PROBLEM TO SOLVE: Taking the data below, please print only the lines from the line holding "Rendered at 1241 by 1754 pixels." to the line holding "Page size: 1241x1754.", inclusive, with pictures omitted.

DATA RECORDS:
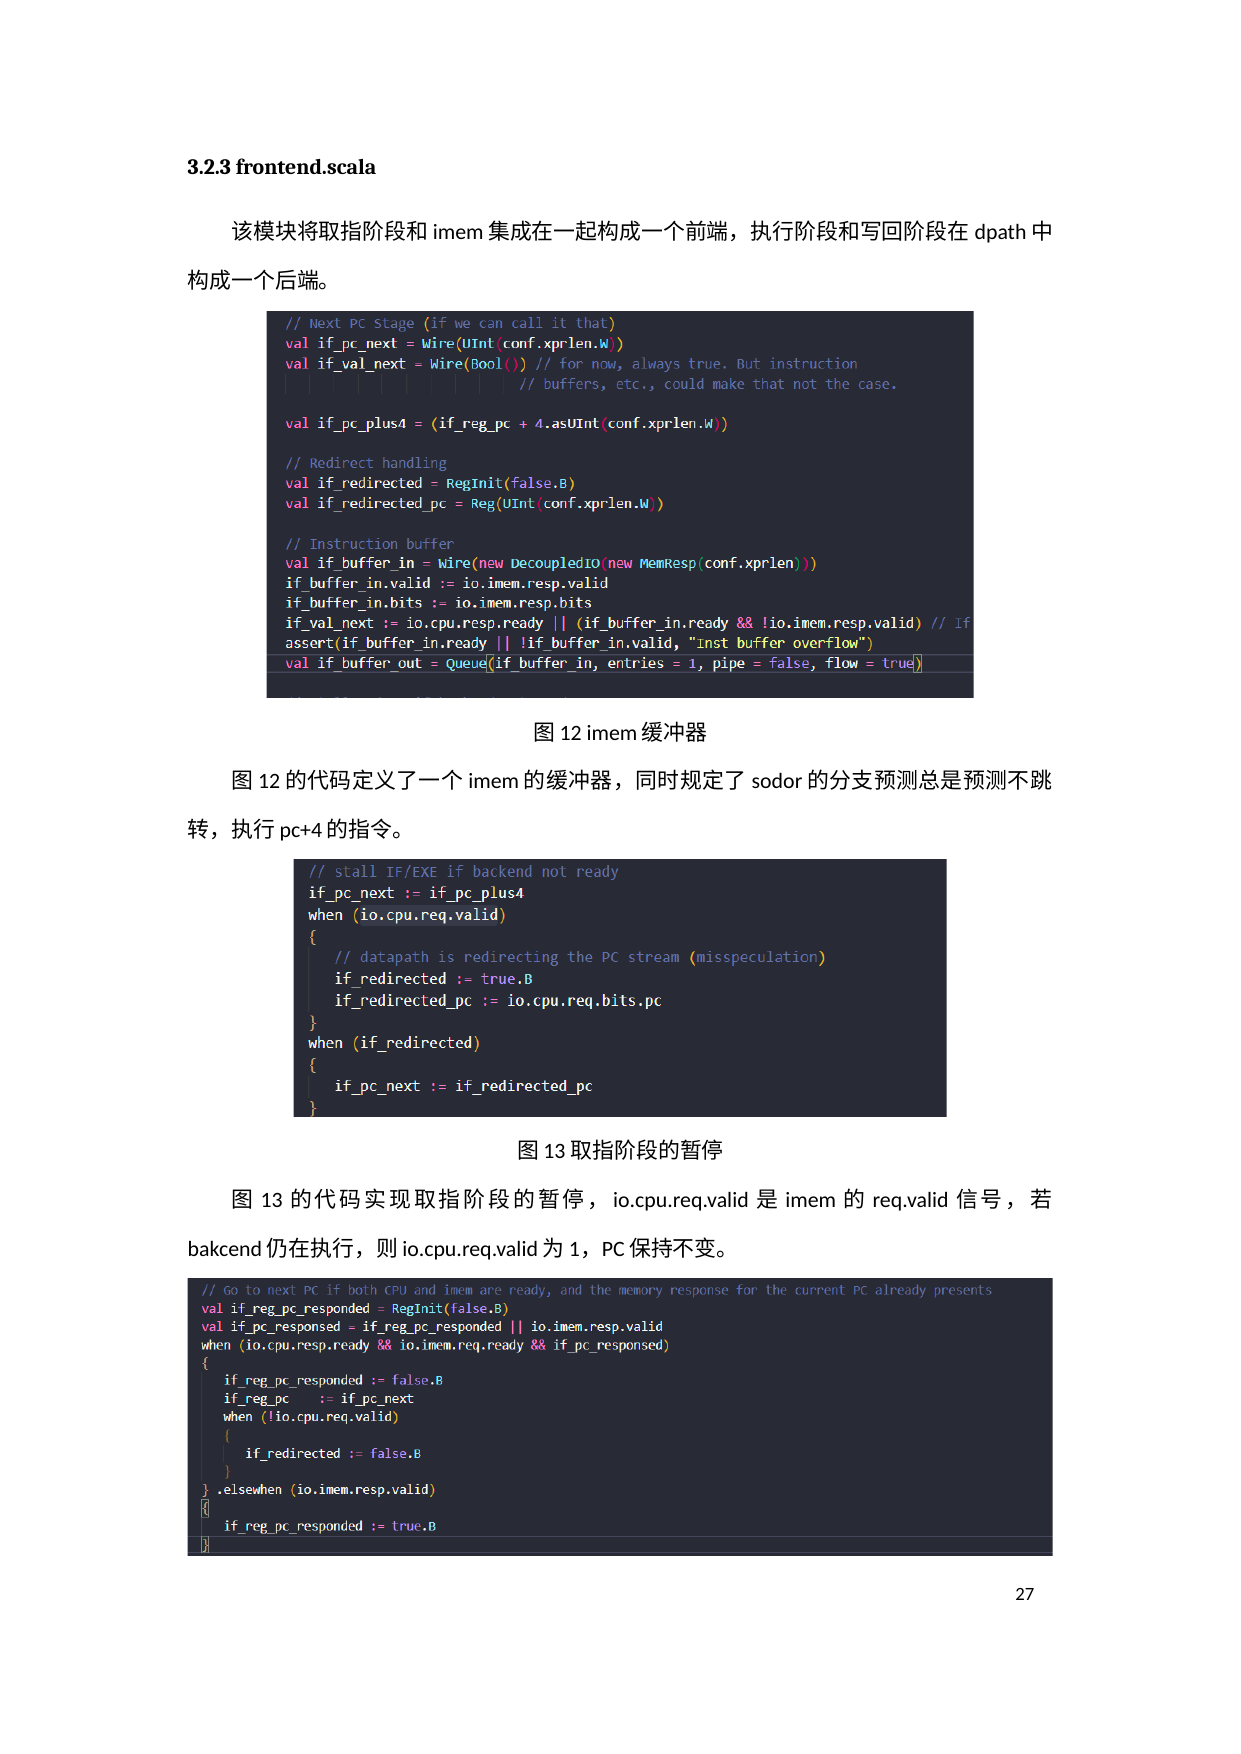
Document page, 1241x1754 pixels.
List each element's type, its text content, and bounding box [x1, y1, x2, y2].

text 图13 取指阶段的暂停 [187, 1133, 1053, 1166]
picture [293, 859, 947, 1117]
picture [266, 311, 974, 698]
subtitle 3.2.3 frontend.scala [187, 151, 1053, 184]
text 图12 imem缓冲器 [187, 714, 1053, 747]
text 图12的代码定义了一个imem的缓冲器，同时规定了sodor的分支预测总是预测不跳转，执行pc+4的指令。 [187, 763, 1053, 844]
text 该模块将取指阶段和imem集成在一起构成一个前端，执行阶段和写回阶段在dpath中构成一个后端。 [187, 214, 1053, 295]
picture [187, 1278, 1053, 1556]
text 图13的代码实现取指阶段的暂停，io.cpu.req.valid是imem的req.valid信号，若bakcend仍在执行，则io.cpu.req.valid为1，PC保持不变。 [187, 1181, 1053, 1263]
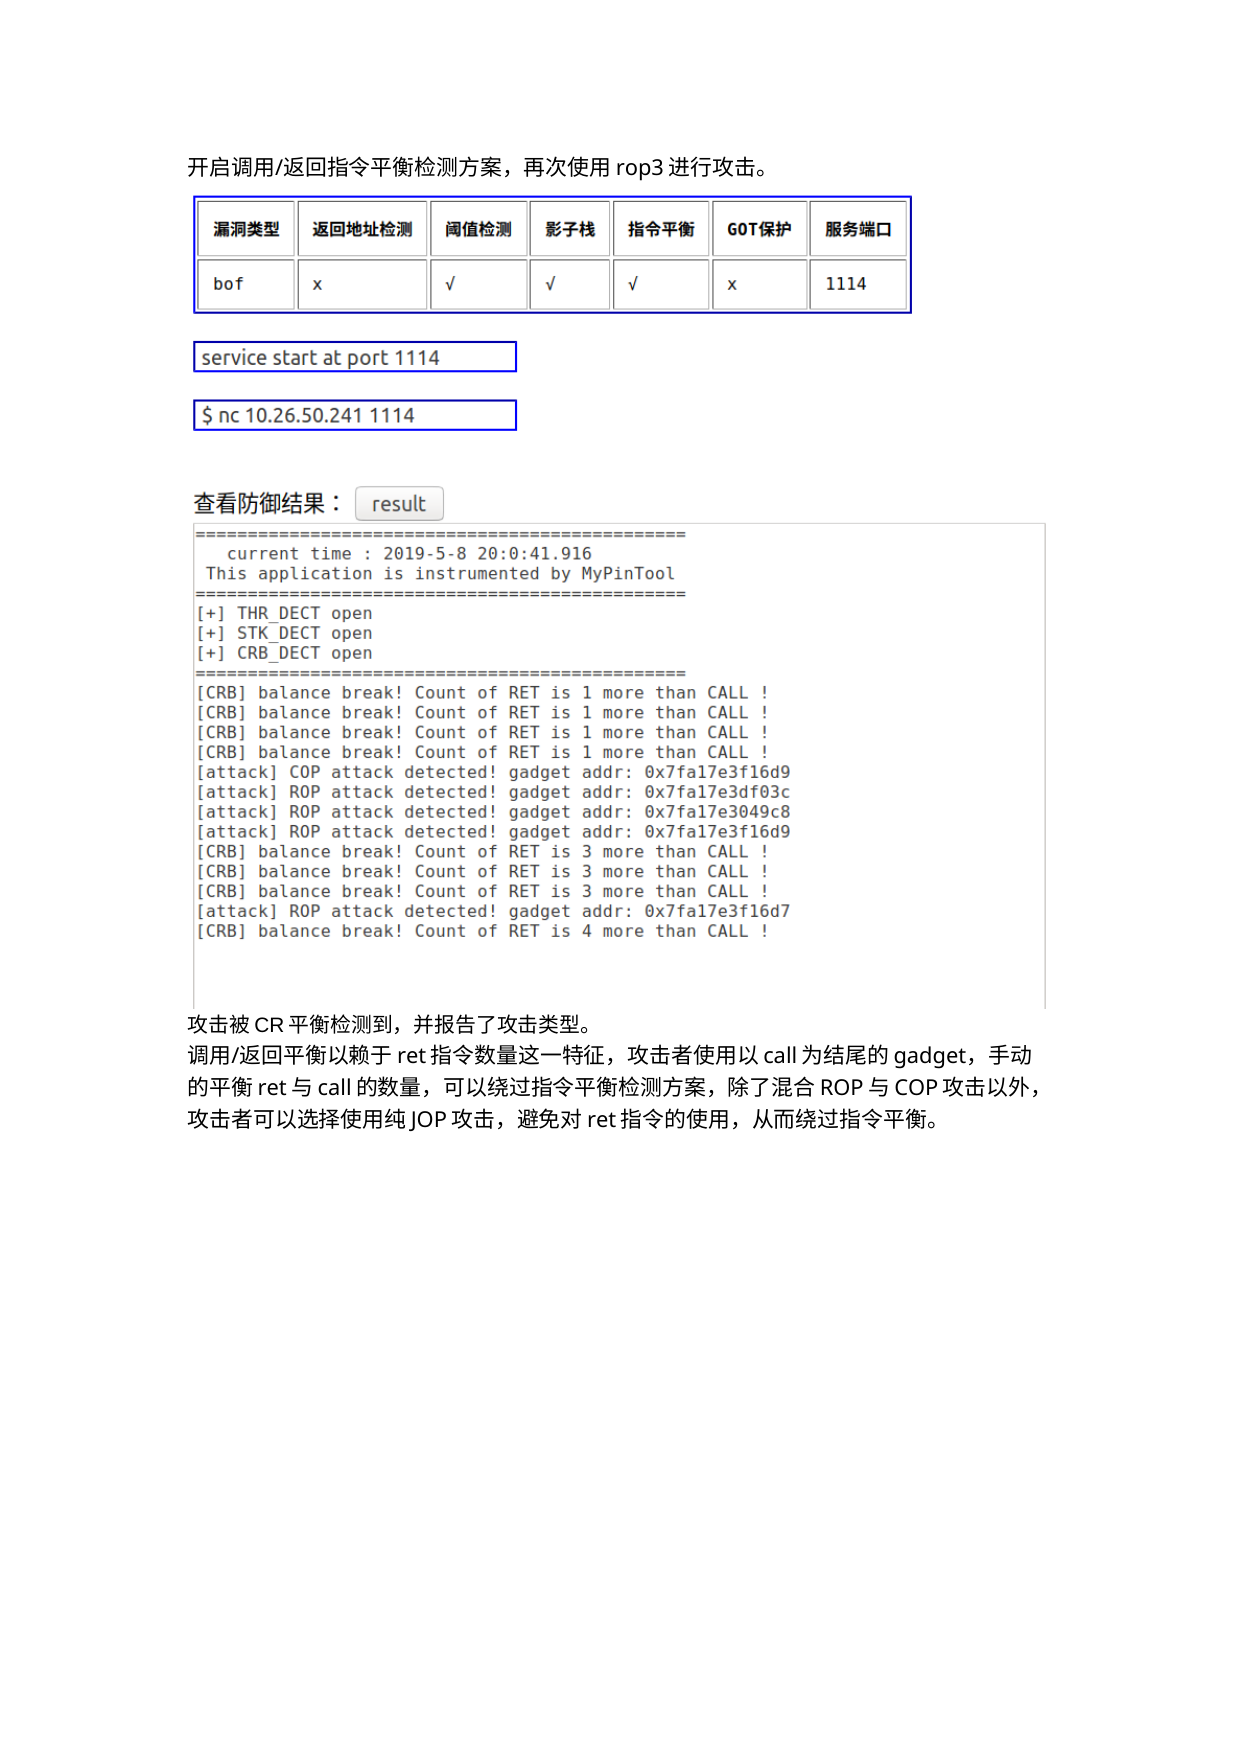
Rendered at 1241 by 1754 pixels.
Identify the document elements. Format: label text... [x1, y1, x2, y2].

list 开启调用/返回指令平衡检测方案，再次使用rop3进行攻击。 [187, 150, 1053, 181]
list 调用/返回平衡以赖于ret指令数量这一特征，攻击者使用以call为结尾的gadget，手动的平衡ret与call的数量，可以绕过指令平衡检测方案，除了混合ROP与COP攻击以外，攻击者可以选择使用纯JOP攻击，避免对ret指令的使用，从而绕过指令平衡。 [187, 1038, 1053, 1134]
picture [187, 181, 1053, 1009]
list 攻击被CR平衡检测到，并报告了攻击类型。 [187, 1009, 1053, 1038]
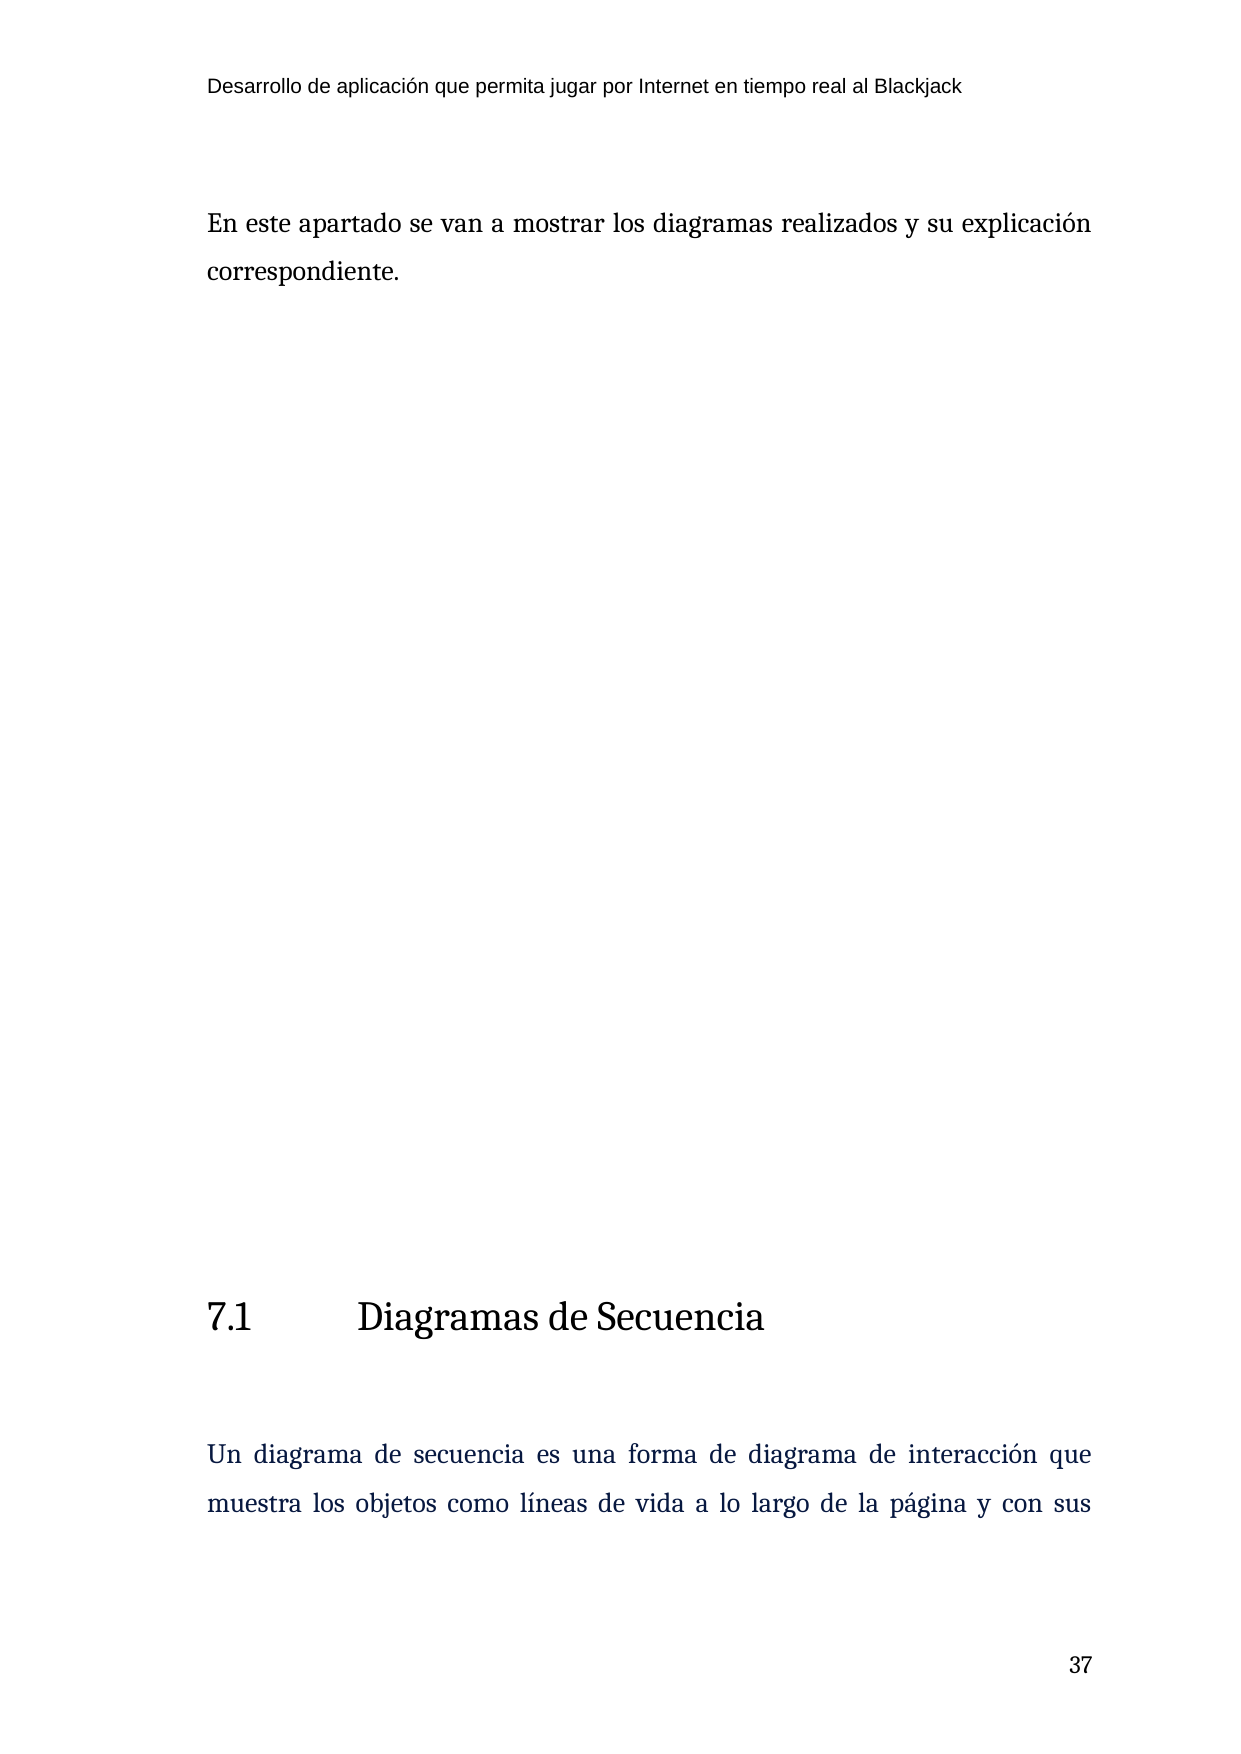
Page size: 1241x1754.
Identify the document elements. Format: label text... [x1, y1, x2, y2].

text En este apartado se van a mostrar los diagramas realizados y su explicación correspondiente. [207, 207, 1092, 288]
subtitle 7.1 Diagramas de Secuencia [207, 1293, 1092, 1341]
text Un diagrama de secuencia es una forma de diagrama de interacción que muestra los objetos como líneas de vida a lo largo de la página y con sus interacciones en el tiempo representadas como mensajes dibujados como flechas desde la línea de vida origen hasta la línea de vida destino. Los diagramas de secuencia son buenos para mostrar qué objetos se comunican con qué otros objetos y qué mensajes disparan esas comunicaciones. [207, 1438, 1092, 1519]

SOLUTION TO THIS TASK:
Rendered at 1241 by 1754 pixels.
Identify the document elements. Format: label text... [x1, y1, x2, y2].

list 开启调用/返回指令平衡检测方案，再次使用rop3进行攻击。 [187, 150, 1053, 181]
list 调用/返回平衡以赖于ret指令数量这一特征，攻击者使用以call为结尾的gadget，手动的平衡ret与call的数量，可以绕过指令平衡检测方案，除了混合ROP与COP攻击以外，攻击者可以选择使用纯JOP攻击，避免对ret指令的使用，从而绕过指令平衡。 [187, 1038, 1053, 1134]
picture [187, 181, 1053, 1009]
list 攻击被CR平衡检测到，并报告了攻击类型。 [187, 1009, 1053, 1038]
Page size: 1241x1754.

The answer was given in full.